“Propriedade Privada”. A placa para afastar curiosos do número 69 da rua Coelho da Rocha, uma das mais movimentadas do bairro lisboeta de Campo de Ourique, é recente, mas poucos reparam nela. Turistas entram de câmara fotográfica em riste, um casal estrangeiro espreita várias janelas à procura da “escola de teatro” e uma numerosa turma de yoga de tapetes às costas chega para mais uma aula nesta pequena vila, mais conhecida como Pátio dos Artistas.
Ainda no outro dia o cantor Fernando Tordo também andou por ali a passear, “a matar saudades do antigo estúdio de música onde tinha gravado”, conta-nos Sofia Rodrigues, de 44 anos, empresária, uma das mais recentes moradoras e uma das responsáveis pela nova vida deste pátio projetado nos anos 40. O nome era o Musicorde, uma referência entre as décadas de 1970 e 1990, por onde passaram nomes como José Afonso, Paulo de Carvalho e Pop Dell’Arte. Quando, em 2017, Sofia e o marido compraram o estúdio que converteram em casa, o pátio não era o mesmo. O pavimento em alcatrão estava esburacado, os canteiros não tinham flores e os miúdos não brincavam na rua. “O meu marido é que conseguiu pôr a malta toda a comunicar”, orgulha-se. “Criámos uma associação de moradores, tratámos dos esgotos que tinham problemas gravíssimos desde sempre e agora está tudo arranjadinho, tudo impecável.”
Uma das “lutas”, talvez a mais difícil num bairro conhecido pela falta de estacionamento, foi acabar com os carros à porta das casas, para se “circular à vontade”, diz. Quem ganhou com isso foram os miúdos que agora correm sem barreiras e andam de bicicleta pelas ruas entretanto calcetadas.

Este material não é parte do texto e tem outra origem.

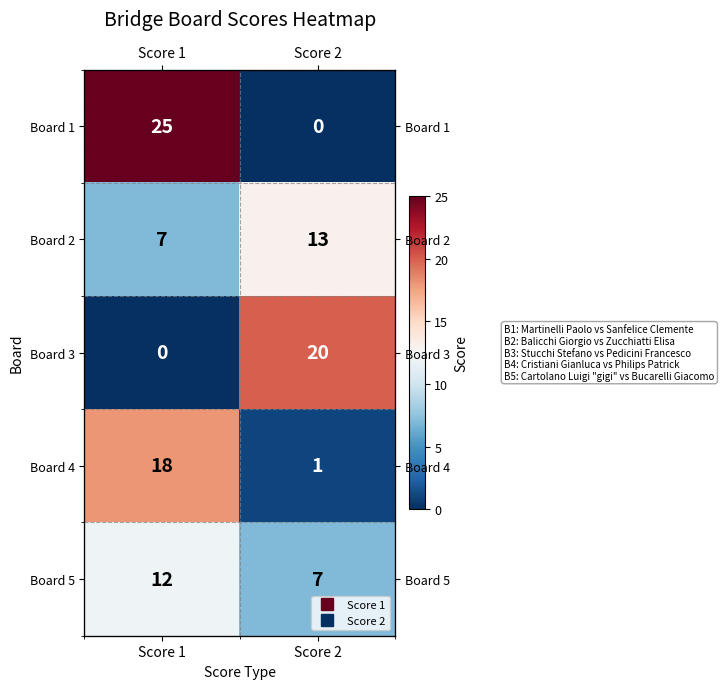

Which category has the highest value across all series?

Score 1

Durante a pandemia, o pátio foi a salvação de todos e até houve banhos de mangueira em dias de calor. O convívio prolongou-se depois disso. Se antes cada vizinho estava no seu canto, agora cresceu o sentido de comunidade. O “senhor Luís”, por exemplo, uma espécie de guardião do pátio, costuma ajudar os miúdos da vizinhança a montar uma banca para vender limonadas, bolos e livros antigos a quem passa na rua. “Tem uma letra super desenhada, super bonita e é ele quem pinta os letreiros”, conta Sofia. “É um amor.”

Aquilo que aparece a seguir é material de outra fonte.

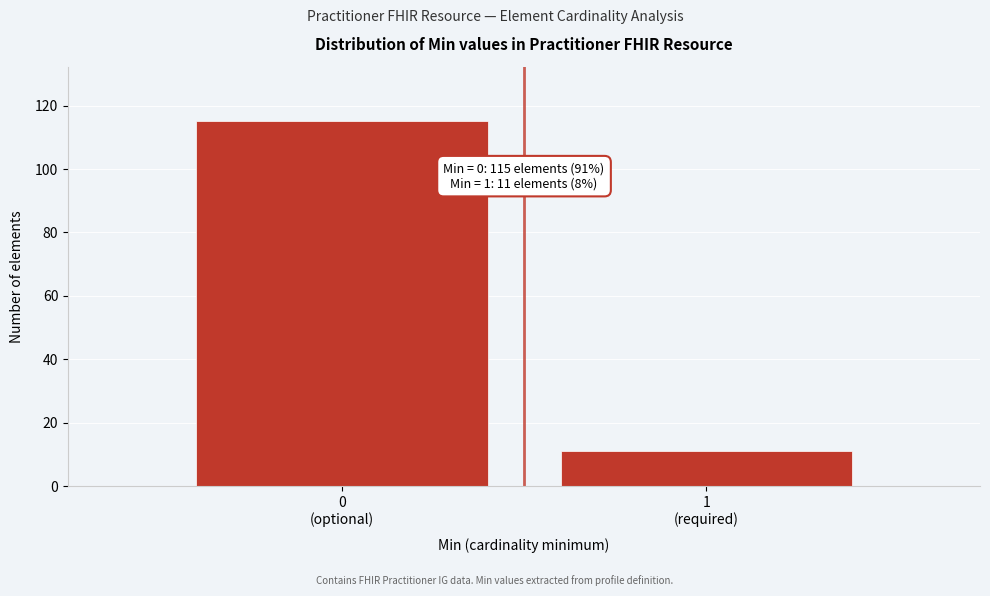

Reading left to right, list all the values displayed in this chart.

115	11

Luís Aragão, de 74 anos, o “senhor Luís”, é o morador mais antigo, a viver no pátio desde os 14 anos. A mulher confessa que têm uma casa bem maior na Margem Sul, mas Luís não consegue deixar o seu bairro de infância. Junto à pequena casa que era dos pais, à entrada do pátio, vai mostrando as suas plantas nos canteiros: aromáticas, monsteras exuberantes e até uma bananeira, mais escondida, que plantou “pequeninina”, e de onde alguém já levou umas bananas. Luís Aragão recorda os tempos em que o pátio pertencia a um só proprietário, Jaime Gonçalves, e as oficinas que ali chegaram a existir, como uma serralharia e a “fábrica de rebuçados peitorais Anilusa”. Lembra também o tempo em que era quase só ocupado por artistas, que depois acabaram por comprar os ateliês, muitos deles agora transformados em casas luxuosas.